We also sometimes underestimate the sophistication and abilities of the Viking race. They’re frequently portrayed as being little more than barbarian raiders conducting smash-and-grab raids of the countries they invaded, with little interest in culture. There’s some justification for that portrayal – the ‘smash and grab’ approach is undoubtedly the one they applied to their legendary invasion of the British Isles during the 7th and 8th centuries. It’s not fair to say that conquest was all that interested them, though. Many Viking burial sites and former settlements have been found to contain goods from as far away as China – a place that (as far as we know) they never visited. It’s possible that they stole some – perhaps even most – of the goods that they owned, but it’s just as evident that they were competent when it came to trade and diplomacy. They were a mighty seafaring race, and you don’t become a mighty seafaring race without some smarts to back up your brute strength. After all, it was the Vikings who truly ‘discovered’ America.

We realize that the statement we just made might have taken a few of you by surprise, so allow us to justify it. As we’ve been told ever since we were children, Columbus ‘sailed the ocean blue’ in 1492 and became the first European to find the Americas. The arrival of Columbus started us down the path that led to the establishment of the United States of America that we know and love today. That part is correct – Columbus (accidental) discovery did indeed prompt further travel from Europe and eventually led to the colonization of both the north and south continents. The notion that he was an intrepid traveler on a journey to prove the world was round, though, is a lie. He was simply looking for a faster way to reach the East Indies and open up a new trade route. If anything, the unexpected continent he landed on got in his way. In any event, the Vikings had him beat in terms of being the first European visitor by around five hundred years. We know this because of the existence of the historical site of L’Anse Aux Meadows in Newfoundland, Canada.

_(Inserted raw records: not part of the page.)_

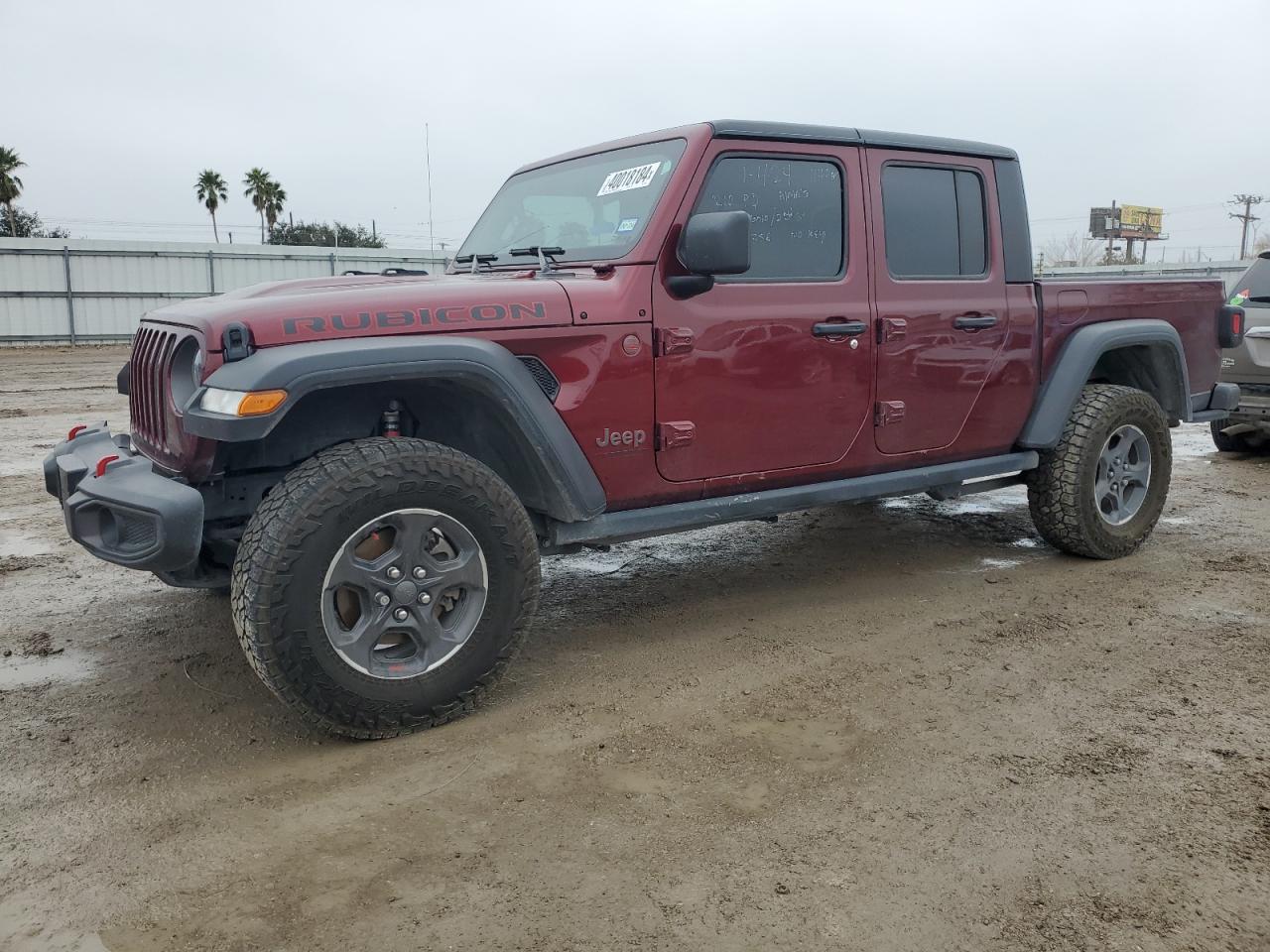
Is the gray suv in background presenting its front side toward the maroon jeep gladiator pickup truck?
no

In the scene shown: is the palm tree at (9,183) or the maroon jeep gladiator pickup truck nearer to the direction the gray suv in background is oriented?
the palm tree

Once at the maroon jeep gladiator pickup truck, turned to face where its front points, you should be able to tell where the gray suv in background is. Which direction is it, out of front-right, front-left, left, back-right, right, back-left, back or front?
back

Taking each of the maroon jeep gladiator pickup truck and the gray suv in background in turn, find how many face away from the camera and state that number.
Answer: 1

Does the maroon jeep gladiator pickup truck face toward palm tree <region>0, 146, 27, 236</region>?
no

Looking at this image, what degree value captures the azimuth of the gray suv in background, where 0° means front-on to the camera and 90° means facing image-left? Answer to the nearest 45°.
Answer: approximately 180°

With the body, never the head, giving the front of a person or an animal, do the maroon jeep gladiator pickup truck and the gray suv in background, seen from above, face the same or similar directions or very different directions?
very different directions

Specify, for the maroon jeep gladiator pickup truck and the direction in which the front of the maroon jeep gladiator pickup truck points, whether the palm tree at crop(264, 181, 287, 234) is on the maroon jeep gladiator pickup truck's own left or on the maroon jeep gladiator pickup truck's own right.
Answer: on the maroon jeep gladiator pickup truck's own right

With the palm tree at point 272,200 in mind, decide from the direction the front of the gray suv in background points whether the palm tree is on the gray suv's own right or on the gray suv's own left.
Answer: on the gray suv's own left

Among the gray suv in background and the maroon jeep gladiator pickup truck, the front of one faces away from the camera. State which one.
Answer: the gray suv in background
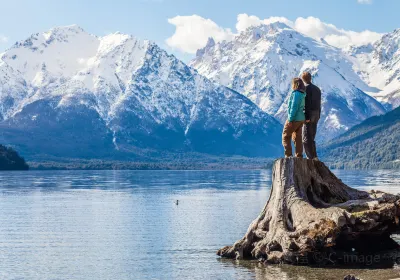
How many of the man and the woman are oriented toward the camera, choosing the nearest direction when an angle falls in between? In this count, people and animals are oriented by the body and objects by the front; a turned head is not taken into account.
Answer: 0

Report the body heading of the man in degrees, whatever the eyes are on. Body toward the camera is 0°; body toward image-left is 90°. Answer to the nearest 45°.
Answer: approximately 135°

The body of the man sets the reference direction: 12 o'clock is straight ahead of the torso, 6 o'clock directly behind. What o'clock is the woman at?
The woman is roughly at 10 o'clock from the man.
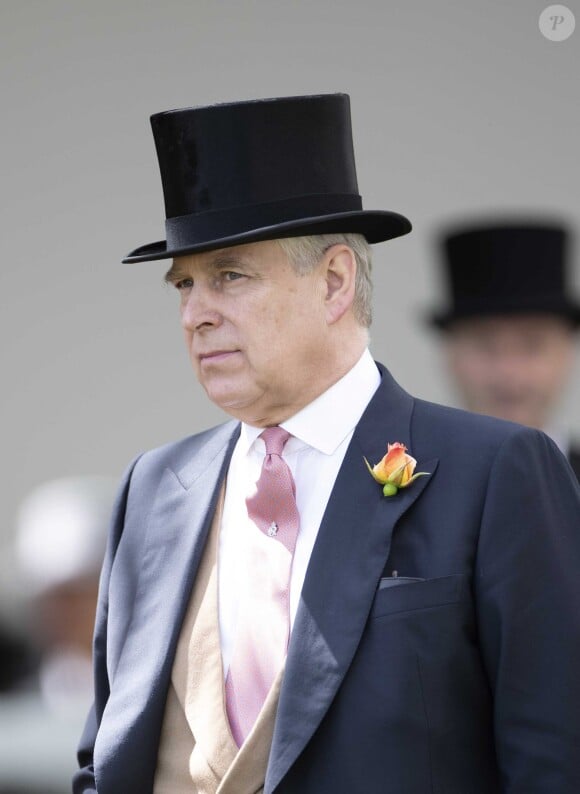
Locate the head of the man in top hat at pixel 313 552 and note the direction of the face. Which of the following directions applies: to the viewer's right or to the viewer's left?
to the viewer's left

L’Anse aux Meadows, which you’ll find in the vicinity of Saint Lunaire-Griquiet, is not a large settlement. It consists of little more than a few basic buildings constructed of sod pulled over wooden frames. This was the place that the Vikings referred to as ‘Vinland’ and was the most remote of all their settlements. It’s highly likely that the twenty-or-so Vikings who founded the settlement got lost and, like Columbus, found the continent by accident. The difference is that they did it during the late 9th or early 10th century. The buildings appear to have been used for boat repair and iron working, raising the possibility that this was a ‘stopping off point’ for Viking ships traveling to destinations even further from their home nations. Historians have concluded that the Vikings stayed here for around fifteen years before moving on – probably to return back home. What’s indisputable, though, is that it’s a real Viking settlement and that it pre-dates Columbus by several centuries.

Earlier this month, the Trump administration released a statement attacking the ‘radical activists’ who they said were seeking to undermine the legacy of Christopher Columbus. We think that’s a little unfair. There isn’t necessarily anything wrong with continuing to celebrate Columbus Day because none of us would be here if it weren’t for the chain of events that was kick-started by his arrival on the ‘New World.’ That doesn’t mean we can’t change the story to fit the facts, though. We can still look to and name Columbus as the man who brought significant change to these lands – but we should stop telling people that he was the first. We do no favors to our children or to our collective wisdom when we continue to deny the facts that are right in front of our eyes.